Conveniently the Step a of calculating the activity of a first curve that is representative of the log data set generated using the said first derivation method includes dividing the value of the log at a plurality of locations by a filtered version of itself.
This step gives rise to a dimensionless (ratio) activity parameter. When the value of the activity parameter is maximal, and the zeroed semblance is maximal, the mixing parameter as described is also maximal, and the output of the method is a set of log curves having values that are entirely composed of (for example) the value of the first log data set at the logging depth in question; and when the value of the activity parameter is minimal, and the zeroed semblance is minimal, the mixing parameter as described is also minimal, and the result is a set of log curves having values composed entirely of the log data of (for example) the second log data set at the logging depth instantaneously under consideration.
When the value of the mixing parameter is intermediate between minimal and maximal values the output of the method is a set of log curves the values of which at the logging depth in question are mixes of the first and second log data set values, the mixes being in proportion to the value of the mixing parameter.
The value of the activity parameter changes rapidly from place to place in the log, with the result that the degree of mixing of the two log data sets to create the enhanced log also varies automatically from place to place in the log. The degree of enhancement of one type of log data set by another therefore occurs with high accuracy, without any need for operator intervention.
Optional refinements of the Step d of modifying the mixing parameter curve include one or more of the steps of:                f. Constraining the value of the mixing parameter curve to lie within first and second predetermined limits;        g. Adjusting the first and second predetermined limits to be 0 and 1 respectively;        h. If the value of the mixing parameter curve is zero, extending the depth interval in which any zero value is present; and        i. Filtering the mixing parameter curve.        

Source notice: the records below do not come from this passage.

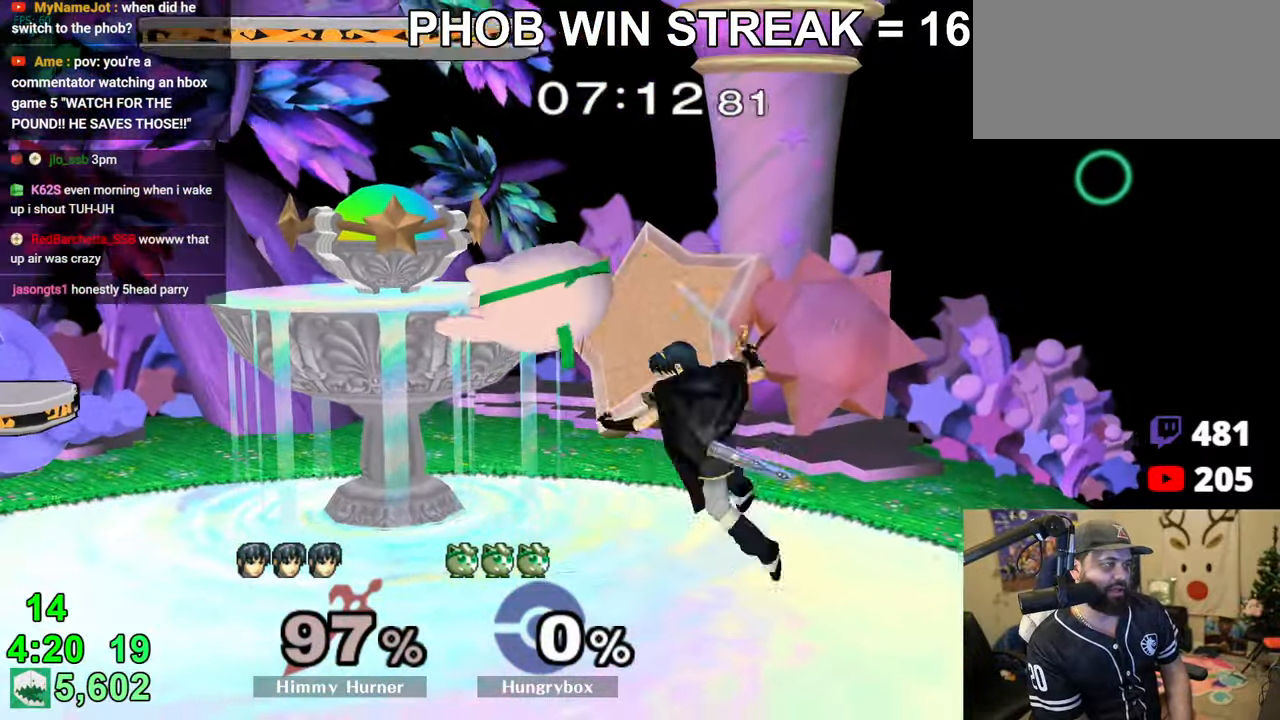
{"buttons": [], "left_stick": "down-right", "right_stick": "center", "events": [[216, "left_stick", "down-right"], [233, "Z", "up"], [250, "R1", "down"], [366, "R1", "up"]]}
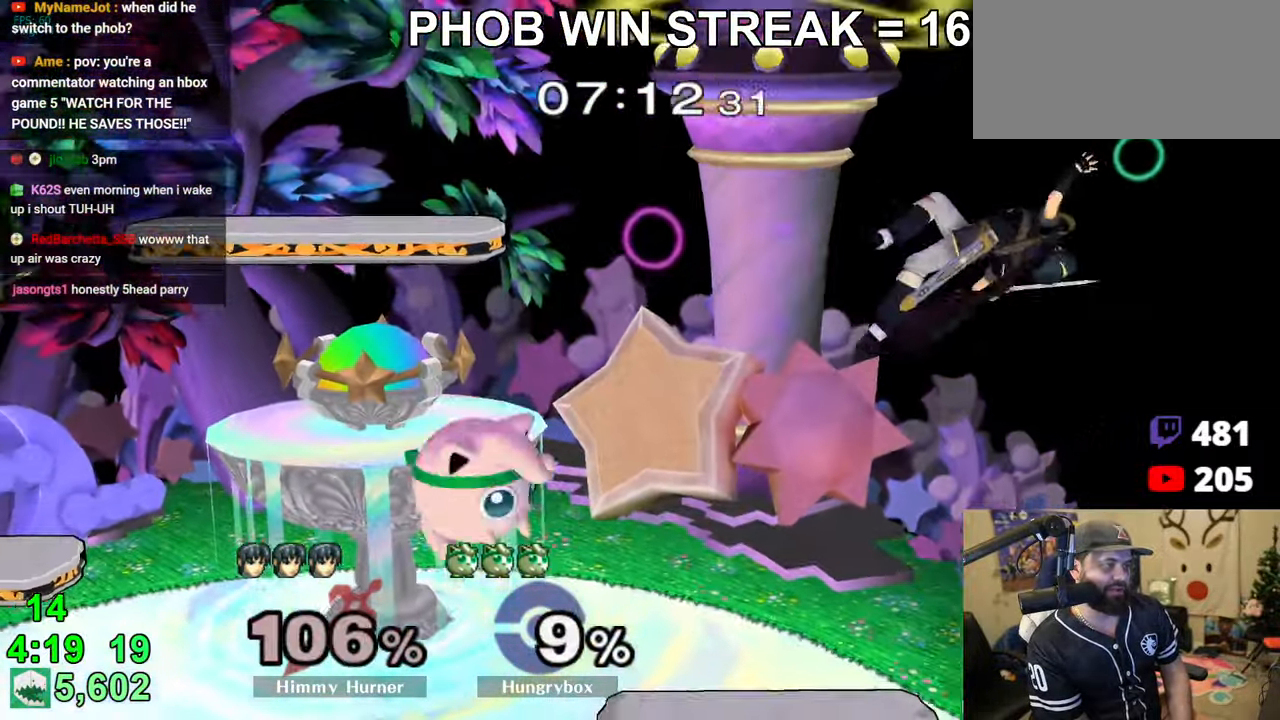
{"buttons": ["Y"], "left_stick": "down-left", "right_stick": "center", "events": [[33, "left_stick", "right"], [216, "left_stick", "center"], [316, "left_stick", "left"], [433, "Y", "down"], [483, "left_stick", "down-left"]]}
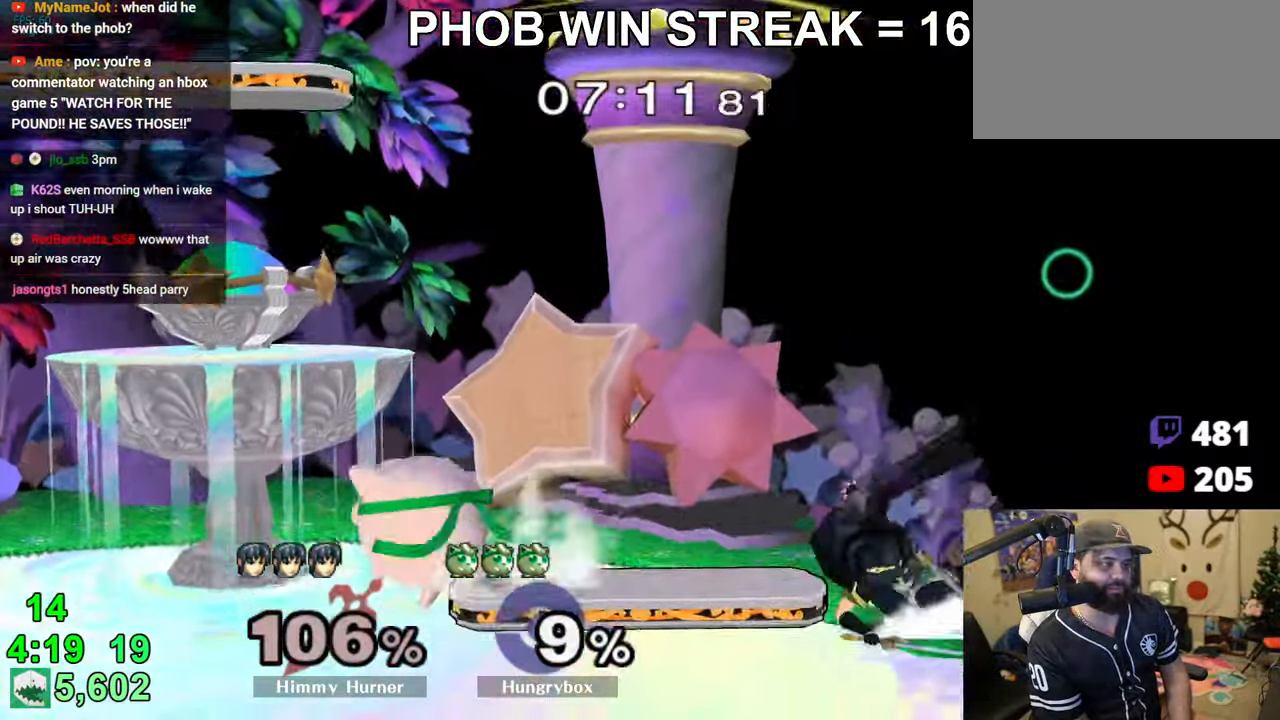
{"buttons": [], "left_stick": "up", "right_stick": "center", "events": [[100, "left_stick", "center"], [133, "Y", "up"], [166, "left_stick", "right"], [250, "left_stick", "center"], [450, "left_stick", "up"]]}
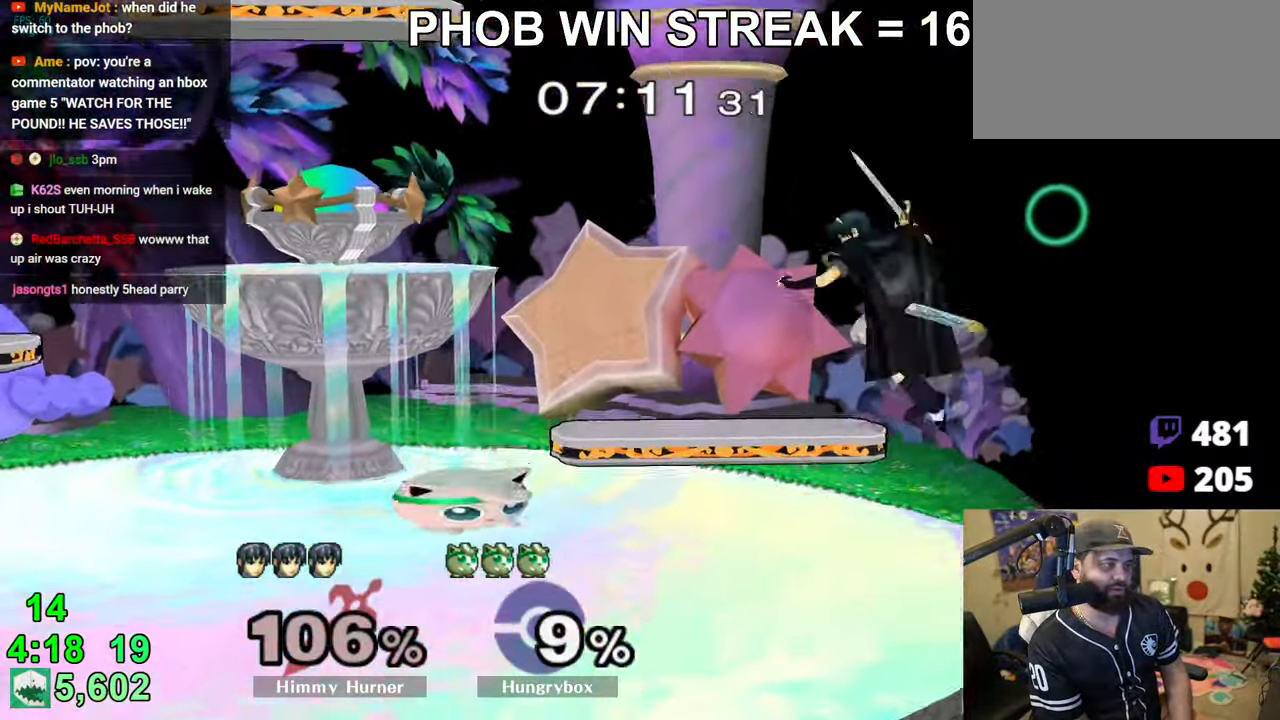
{"buttons": ["Z"], "left_stick": "left", "right_stick": "center", "events": [[150, "left_stick", "right"], [200, "Z", "down"], [366, "left_stick", "left"]]}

The foregoing refinements assure inter alia that the maximal and minimal values of the mixing parameter are zero and 1.
The method also may optionally include the step of filtering the modified log before displaying, transmitting, saving, outputting or processing it.
Preferably the coefficient of zeroed semblance is derived by filtering the first and second curves using a filter that passes a signal in a spatial frequency band that has zero transmission at zero frequency, and then calculating the semblance between the filtered curves.
The invention furthermore resides in a logging tool or logging toolstring including or operatively connected to a programmable device that is programmed to carry out the steps of a method according to the invention as defined hereinabove.